Will Older Mothers Naturally Evolve?
July 23, 2010 No Comments
The current trend of women delaying childbirth until their 30s and even 40s on a regular basis has impacts for society as a whole.
One of these may be that we will evolve to have children naturally at a later age.
Personally, I’m skeptical.
Researchers at the University of Sheffield studied marriage and birth trends since the 18th century and this is what they found:
As a result of this, the natural selection maintaining young-age fertility might weaken and the relative strength of natural selection on old-age fertility could increase, something that could potentially lead to improvements in old-age fertility over many generations.

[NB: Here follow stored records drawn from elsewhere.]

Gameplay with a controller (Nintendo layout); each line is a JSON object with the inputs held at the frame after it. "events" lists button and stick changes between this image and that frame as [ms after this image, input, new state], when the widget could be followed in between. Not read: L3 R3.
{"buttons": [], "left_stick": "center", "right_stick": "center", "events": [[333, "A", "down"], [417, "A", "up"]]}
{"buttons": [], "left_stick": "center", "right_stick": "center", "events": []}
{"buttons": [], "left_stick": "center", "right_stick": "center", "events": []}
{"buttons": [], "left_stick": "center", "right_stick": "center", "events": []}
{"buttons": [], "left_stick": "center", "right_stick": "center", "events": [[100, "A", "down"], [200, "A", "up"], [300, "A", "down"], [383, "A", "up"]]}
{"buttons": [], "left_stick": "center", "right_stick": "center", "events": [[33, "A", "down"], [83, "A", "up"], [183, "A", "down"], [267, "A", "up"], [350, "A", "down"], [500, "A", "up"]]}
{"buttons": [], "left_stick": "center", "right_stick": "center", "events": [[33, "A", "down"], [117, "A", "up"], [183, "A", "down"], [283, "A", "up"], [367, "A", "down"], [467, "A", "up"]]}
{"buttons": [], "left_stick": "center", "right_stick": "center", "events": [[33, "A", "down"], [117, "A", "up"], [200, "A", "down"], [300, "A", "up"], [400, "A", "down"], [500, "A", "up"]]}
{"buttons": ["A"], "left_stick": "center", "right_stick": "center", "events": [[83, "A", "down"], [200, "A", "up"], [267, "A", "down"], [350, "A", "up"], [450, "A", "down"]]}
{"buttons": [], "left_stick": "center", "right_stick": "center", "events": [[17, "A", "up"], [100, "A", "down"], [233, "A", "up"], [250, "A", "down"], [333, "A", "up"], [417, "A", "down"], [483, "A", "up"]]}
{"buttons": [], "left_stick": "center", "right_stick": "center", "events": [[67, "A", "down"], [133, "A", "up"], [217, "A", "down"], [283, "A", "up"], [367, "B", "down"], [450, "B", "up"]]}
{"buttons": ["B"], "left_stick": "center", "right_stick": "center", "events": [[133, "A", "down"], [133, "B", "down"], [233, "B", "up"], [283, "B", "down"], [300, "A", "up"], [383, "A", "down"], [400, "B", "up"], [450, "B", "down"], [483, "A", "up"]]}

Now family-building appears to be increasingly postponed to older ages, when relatively few women in our evolutionary past would have had the opportunity to reproduce.
As a result, this could lead to future evolutionary improvements in old-age female fertility.
But a lot of the women who delay childbirth until their later years are using IVF. This means that they are not naturally having children, so their genes will not allow this trend to continue.
Medical interventions (including IVF) have messed with our natural evolution.
Not that this is such a bad thing. I’m happy my mother didn’t die in childbirth and my father didn’t die from asthma when he was a young man.
But I don’t think this trend will be overly drastic.
The current average age of menopause is 51, and the six years prior to this is when fertility is generally at its worst. With the average age of starting a family being at 27, I’m pretty sure the majority of women won’t want to be childbearing for 20 years.
And, in spite of life expectancy increasing, menopause has stayed the same for centuries.
But perhaps they are right and older fertility will improve. Perhaps menopause will start coming later and will be in late 50s or early 60s.
But I wonder what the next stage after that will be? Will women always want to delay longer and have kids later and later? Where is the limit on how old women should be when they stop having children?